Le stress change la programmation du cerveau

Le stress aigu prolongé peut endommager le cerveau. En effet, les hormones sécrétées en raison du stress changent la manière dont les neurones envoient leurs signaux, rendant les individus vulnérables à différents troubles mentaux, tels que l’anxiété, la dépression et le trouble de stress post-traumatique.

Les neuroscientifiques de l’Université de Californie - Berkeley ont démontré qu’une hormone du stress peut changer la façon dont les circuits sont connectés, selon une étude récemment publiée dans le journal Molecular Psychiatry.

Les chercheurs ont examiné une population de cellules souches dans l’hippocampe du cerveau, une zone critique pour fusionner émotion et mémoire, et qui est reconnue pour rétrécir sous l’effet du stress aigu prolongé. Dans des circonstances normales, ces cellules forment soit de nouveaux neurones, soit de la matière blanche (aussi appelée cellules gliales ou glie).

Toutefois, la corticostérone, l’hormone de stress chez le rat (équivalente au cortisol chez les humains) peut altérer cette programmation. Les cellules souches produisent alors une quantité plus abondante d’oligodendrocytes (matière blanche), des cellules qui aident à couvrir les fibres (axones) des neurones d’une gaine protectrice. Cette gaine est essentielle pour la transmission de signaux électrochimiques à la base du système nerveux central.

«Habituellement, le cerveau ne crée pas beaucoup d’oligodendrocytes à l’âge adulte à partir de ces cellules souches neurales», explique Daniela Kaufer, neuroscientifique de l’UC Berkeley, à la tête de l’étude. En fait, une autre étude récente montrait que ces cellules souches étaient incapables de produire des oligodendrocytes (comparables à du lierre qui s’enroule autour des axones pour offrir isolation et soutien), indique la scientifique.

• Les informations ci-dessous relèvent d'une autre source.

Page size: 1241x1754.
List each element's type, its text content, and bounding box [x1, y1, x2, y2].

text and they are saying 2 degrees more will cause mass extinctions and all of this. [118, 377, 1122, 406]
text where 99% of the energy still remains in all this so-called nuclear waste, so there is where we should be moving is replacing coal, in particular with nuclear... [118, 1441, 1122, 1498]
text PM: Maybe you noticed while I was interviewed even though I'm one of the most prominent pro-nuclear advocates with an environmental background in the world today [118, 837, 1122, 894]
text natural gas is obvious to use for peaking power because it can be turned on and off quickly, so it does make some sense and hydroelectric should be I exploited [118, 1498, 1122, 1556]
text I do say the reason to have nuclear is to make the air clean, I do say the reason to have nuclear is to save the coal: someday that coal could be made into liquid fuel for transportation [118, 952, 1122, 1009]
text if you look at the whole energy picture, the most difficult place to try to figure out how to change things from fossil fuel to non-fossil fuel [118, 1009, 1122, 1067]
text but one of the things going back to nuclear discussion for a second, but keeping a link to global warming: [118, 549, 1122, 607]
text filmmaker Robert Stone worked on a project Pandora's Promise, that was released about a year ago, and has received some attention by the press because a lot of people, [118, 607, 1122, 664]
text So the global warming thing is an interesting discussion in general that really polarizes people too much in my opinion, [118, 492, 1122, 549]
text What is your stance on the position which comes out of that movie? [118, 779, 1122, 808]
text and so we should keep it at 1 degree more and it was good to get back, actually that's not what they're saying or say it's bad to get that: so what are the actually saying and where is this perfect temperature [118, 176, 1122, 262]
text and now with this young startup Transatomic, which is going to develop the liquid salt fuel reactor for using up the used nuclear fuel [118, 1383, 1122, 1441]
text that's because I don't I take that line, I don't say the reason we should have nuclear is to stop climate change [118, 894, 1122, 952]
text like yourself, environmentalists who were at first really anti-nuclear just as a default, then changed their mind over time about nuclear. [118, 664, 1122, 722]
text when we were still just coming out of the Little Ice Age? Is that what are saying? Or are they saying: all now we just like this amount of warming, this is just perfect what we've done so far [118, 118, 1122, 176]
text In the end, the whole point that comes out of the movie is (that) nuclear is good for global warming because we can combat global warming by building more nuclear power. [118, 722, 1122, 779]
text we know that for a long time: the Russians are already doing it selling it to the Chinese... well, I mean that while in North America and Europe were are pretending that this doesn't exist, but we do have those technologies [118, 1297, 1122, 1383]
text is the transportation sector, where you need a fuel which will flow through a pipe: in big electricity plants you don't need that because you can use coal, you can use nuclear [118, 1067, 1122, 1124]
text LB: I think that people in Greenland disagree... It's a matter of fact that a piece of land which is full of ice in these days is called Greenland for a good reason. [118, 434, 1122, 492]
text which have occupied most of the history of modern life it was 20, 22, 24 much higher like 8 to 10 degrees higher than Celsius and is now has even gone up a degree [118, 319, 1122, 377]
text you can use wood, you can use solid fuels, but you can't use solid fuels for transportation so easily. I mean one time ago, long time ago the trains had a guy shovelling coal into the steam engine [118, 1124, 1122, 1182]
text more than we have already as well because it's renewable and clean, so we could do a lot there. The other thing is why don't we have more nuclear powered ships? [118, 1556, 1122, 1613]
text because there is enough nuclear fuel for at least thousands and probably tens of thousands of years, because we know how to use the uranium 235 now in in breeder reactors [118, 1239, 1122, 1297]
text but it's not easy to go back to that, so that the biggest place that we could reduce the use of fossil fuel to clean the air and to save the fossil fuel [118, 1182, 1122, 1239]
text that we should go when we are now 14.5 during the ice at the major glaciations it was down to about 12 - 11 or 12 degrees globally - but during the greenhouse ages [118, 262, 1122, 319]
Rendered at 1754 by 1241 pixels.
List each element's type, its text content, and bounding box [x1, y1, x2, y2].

Toutefois, dans une situation de stress, ces cellules souches fabriquent ces oligodendrocytes, ajoute-t-elle.

L’équipe de Daniela Kaufer a examiné le cerveau de rats après leur avoir fait subir des situations de stress. Tel que prévu, la quantité de neurones fabriqués à partir de ces cellules souches avait diminué, indique-t-elle. Par ailleurs, la quantité d’oligodendrocytes avait significativement augmenté.

Les chercheurs ont découvert que le processus était lié à l’hormone du stress (la corticostérone produite dans le cerveau des rats). Cette hormone change le destin des cellules souches parce qu’elle influence la transcription de l’ADN. Moins de cellules chez les rats stressés étaient alors programmées pour devenir des neurones, tandis que plusieurs étaient reprogrammées pour devenir des oligodendrocytes, qui produisent de la gaine de myéline.

Excès ou manque de myéline: influence sur les troubles mentaux

La formation de myéline peut être bonne ou mauvaise, tout dépendant de la situation, affirme Mme Kaufer. Les bébés humains doivent développer cette gaine pour aider les neurones à propager les signaux électrochimiques aux neurones avoisinants. Toutefois, l’équilibre est de mise.

Une forte production de gaine peut soutenir la connexion entre le corps amygdalien et l’hippocampe, ce qui améliorerait la réaction de combat ou fuite: cette situation est un avantage en zone de guerre, mais pas nécessairement dans la vie de tous les jours.

En contrepartie, une myélinisation insuffisante peut entraîner d’autres troubles développementaux et dépendances. Par exemple, elle empêche le cortex frontal de contrer la réaction de combat ou fuite de l’hippocampe par une évaluation rationnelle de la menace. L’hypervigilance qui s’ensuit est une facette dominante du trouble de stress post-traumatique.

Même si certaines de ces hypothèses sont encore à vérifier, Daniela Kaufer note que de nombreux troubles neurologiques sont associés à des anomalies dans la connectivité de la matière blanche.

Un niveau de stress modéré, comme lorsqu’on étudie pour un examen ou qu’on participe à une compétition sportive, peut avoir un effet positif en créant des circuits plus solides et un cerveau plus résilient, note Mme Kaufer. En contrepartie, un niveau de stress aigu prolongé peut faire des ravages, tel que le suggère l’étude.

«Vous créez un cerveau qui est soit très résilient, soit très vulnérable aux maladies mentales, selon le pattern de matière blanche que vous développez tôt dans votre vie», affirme la neuroscientifique.